Travail demandé a: Repérez dans les lignes ci-dessous chacune de celles qui contiennent le mot « Fungi », puis recopiez-les.

Cahier critique 26/07/2022

“Août” de Laetitia Spigarelli

L’été, à Paris, Suzanne s’occupe des chats de ceux qui sont partis en vacances. Elle déambule entre le monde des humains et le monde animal. Elle observe, s’étonne, rencontre, sans intentions, présente à ce qui vient.

Tout le monde ne part pas en vacances. Dans le Paris désert du plein mois d'août, Suzanne, une jeune femme d'une trentaine d'années, a plusieurs jeux de clés pour veiller à domicile sur Mario, Gary, Jim et les autres, chats esseulés, seigneurs des appartements de ses amis absents. La Suzanne de Laetitia Spigarelli est seule ; sa solitude estivale nous rappelle celles de Marie Rivière dans Le rayon vert d'Éric Rohmer (1986) ou de l'héroïne d'Eva en août qui se promenait récemment dans Madrid chez le jeune cinéaste espagnol Jonas Trueba (2019).

Le motif de l'été, son état suspendu, d'entre-deux, se prête à ces films qui ne se pressent pas, qui se glissent avec indolence dans cette brèche ouverte dans la roche de l'année, laissant entrer la lumière de l'imprévu. Voici des personnages ouverts au pur présent, dotés du temps d'être attentifs au monde alentour, et de ce fait à la rencontre. C'est bien dans cette trame que s'inscrit la première œuvre de réalisatrice de Laetitia Spigarelli, d'abord comédienne, qui se met ici elle-même en scène. Son Août se distingue par une mise en scène de peu de mots, un scénario sans événement ni résolution, habité par une forme de délicatesse lucide, une mélancolie profonde où surgissent ça et là quelques touches de burlesque. Son Paris déserté l'été laisse de la place pour le vide et c'est surtout cette rencontre, entre la jeune femme et le vide que semble explorer et nous raconter le film. Sans autre projet que nourrir les félins de ces logis érudits, peuplés de livres et de pianos, Suzanne observe le calme du dehors et des intérieurs, grignotte, se frotte un peu aux autres, puis retourne s'étendre sur les lits et les sofas. Laetitia Spigarelli fait le chat.

Travail demandé b: Reproduisez à l'identique le passage de la critique du film Août ci-dessus qui va de « L’été, à Paris, Suzanne » à « Jonas Trueba (2019). ».

Données extraites:
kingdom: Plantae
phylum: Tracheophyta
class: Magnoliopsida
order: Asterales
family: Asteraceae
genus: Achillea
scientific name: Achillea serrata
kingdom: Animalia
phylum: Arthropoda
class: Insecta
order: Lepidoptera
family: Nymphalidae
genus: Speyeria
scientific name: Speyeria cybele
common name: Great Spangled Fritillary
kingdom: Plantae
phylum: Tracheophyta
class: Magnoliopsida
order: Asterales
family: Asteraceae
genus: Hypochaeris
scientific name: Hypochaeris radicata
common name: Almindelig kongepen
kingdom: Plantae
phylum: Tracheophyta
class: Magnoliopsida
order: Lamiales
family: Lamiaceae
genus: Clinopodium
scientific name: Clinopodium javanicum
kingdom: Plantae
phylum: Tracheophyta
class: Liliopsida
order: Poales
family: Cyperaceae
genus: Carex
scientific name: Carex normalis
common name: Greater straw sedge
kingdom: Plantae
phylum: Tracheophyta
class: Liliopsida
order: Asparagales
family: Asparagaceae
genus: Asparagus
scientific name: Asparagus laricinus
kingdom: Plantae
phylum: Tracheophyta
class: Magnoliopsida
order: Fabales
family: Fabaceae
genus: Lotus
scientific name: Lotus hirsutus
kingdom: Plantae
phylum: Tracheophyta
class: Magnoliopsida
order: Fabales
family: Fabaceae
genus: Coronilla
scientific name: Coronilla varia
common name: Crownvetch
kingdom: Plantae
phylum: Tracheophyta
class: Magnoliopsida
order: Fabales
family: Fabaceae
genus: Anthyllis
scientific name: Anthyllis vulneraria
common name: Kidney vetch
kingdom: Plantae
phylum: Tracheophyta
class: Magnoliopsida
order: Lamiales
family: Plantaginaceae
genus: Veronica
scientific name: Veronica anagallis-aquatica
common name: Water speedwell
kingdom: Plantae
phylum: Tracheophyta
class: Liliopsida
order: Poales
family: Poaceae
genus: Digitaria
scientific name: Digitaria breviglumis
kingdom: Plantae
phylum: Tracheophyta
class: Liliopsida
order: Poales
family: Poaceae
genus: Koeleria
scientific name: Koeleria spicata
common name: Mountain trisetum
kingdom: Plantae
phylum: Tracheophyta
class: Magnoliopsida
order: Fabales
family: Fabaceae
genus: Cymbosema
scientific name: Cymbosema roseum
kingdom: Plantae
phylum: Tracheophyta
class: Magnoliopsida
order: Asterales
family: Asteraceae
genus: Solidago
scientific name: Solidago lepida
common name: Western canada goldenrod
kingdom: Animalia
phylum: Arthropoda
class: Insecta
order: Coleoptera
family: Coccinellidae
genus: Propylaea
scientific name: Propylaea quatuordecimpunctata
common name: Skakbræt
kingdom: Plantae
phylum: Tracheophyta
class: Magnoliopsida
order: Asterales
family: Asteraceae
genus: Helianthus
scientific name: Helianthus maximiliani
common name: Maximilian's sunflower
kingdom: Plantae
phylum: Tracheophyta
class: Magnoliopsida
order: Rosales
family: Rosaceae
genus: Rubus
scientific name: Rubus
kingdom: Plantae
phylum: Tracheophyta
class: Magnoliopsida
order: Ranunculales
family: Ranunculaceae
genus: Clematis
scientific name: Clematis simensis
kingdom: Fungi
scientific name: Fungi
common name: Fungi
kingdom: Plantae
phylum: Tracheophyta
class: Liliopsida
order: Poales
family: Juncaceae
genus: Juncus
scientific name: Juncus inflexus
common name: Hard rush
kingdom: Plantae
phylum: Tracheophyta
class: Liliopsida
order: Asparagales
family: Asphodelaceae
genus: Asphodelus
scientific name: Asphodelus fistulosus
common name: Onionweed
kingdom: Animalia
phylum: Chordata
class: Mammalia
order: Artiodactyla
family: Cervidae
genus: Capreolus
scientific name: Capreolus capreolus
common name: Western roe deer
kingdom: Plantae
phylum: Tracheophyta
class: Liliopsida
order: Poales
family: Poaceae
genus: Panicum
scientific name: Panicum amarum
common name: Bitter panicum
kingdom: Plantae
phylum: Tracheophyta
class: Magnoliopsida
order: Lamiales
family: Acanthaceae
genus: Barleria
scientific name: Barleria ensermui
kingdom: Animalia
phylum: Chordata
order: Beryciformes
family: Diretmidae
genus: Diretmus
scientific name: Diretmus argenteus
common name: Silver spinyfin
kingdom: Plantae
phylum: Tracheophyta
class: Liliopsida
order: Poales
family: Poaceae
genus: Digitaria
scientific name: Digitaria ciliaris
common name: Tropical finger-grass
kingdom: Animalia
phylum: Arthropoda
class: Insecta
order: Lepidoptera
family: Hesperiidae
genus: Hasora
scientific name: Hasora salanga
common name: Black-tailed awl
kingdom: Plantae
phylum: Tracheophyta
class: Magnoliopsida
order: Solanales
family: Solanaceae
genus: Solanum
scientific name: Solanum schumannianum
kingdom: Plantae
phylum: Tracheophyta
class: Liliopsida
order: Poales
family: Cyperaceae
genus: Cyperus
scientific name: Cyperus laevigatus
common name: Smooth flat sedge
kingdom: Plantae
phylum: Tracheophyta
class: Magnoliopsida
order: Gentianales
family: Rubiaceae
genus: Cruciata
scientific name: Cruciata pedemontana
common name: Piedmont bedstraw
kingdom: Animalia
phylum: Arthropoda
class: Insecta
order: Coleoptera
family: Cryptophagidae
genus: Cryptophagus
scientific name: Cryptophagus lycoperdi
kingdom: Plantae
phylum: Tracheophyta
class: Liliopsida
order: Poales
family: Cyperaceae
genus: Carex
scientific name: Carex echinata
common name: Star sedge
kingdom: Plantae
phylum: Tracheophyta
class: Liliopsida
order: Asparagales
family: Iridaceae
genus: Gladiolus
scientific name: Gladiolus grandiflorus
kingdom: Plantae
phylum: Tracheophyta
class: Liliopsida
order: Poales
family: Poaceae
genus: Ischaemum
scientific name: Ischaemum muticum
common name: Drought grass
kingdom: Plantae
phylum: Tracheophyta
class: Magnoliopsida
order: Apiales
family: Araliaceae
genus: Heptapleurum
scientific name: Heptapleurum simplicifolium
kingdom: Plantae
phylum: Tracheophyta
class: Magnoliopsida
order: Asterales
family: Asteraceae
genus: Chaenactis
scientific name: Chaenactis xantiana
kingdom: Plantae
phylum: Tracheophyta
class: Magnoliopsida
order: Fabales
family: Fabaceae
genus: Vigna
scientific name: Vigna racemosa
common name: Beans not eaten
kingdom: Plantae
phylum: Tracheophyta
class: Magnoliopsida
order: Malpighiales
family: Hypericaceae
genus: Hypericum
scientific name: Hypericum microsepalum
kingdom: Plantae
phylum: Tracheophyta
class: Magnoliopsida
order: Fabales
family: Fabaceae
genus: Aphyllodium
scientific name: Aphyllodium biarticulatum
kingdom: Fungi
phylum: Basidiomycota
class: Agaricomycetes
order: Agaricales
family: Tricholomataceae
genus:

Réponse a:
kingdom: Fungi
scientific name: Fungi
common name: Fungi
kingdom: Fungi

Réponse b:
L’été, à Paris, Suzanne s’occupe des chats de ceux qui sont partis en vacances. Elle déambule entre le monde des humains et le monde animal. Elle observe, s’étonne, rencontre, sans intentions, présente à ce qui vient.

Tout le monde ne part pas en vacances. Dans le Paris désert du plein mois d'août, Suzanne, une jeune femme d'une trentaine d'années, a plusieurs jeux de clés pour veiller à domicile sur Mario, Gary, Jim et les autres, chats esseulés, seigneurs des appartements de ses amis absents. La Suzanne de Laetitia Spigarelli est seule ; sa solitude estivale nous rappelle celles de Marie Rivière dans Le rayon vert d'Éric Rohmer (1986) ou de l'héroïne d'Eva en août qui se promenait récemment dans Madrid chez le jeune cinéaste espagnol Jonas Trueba (2019).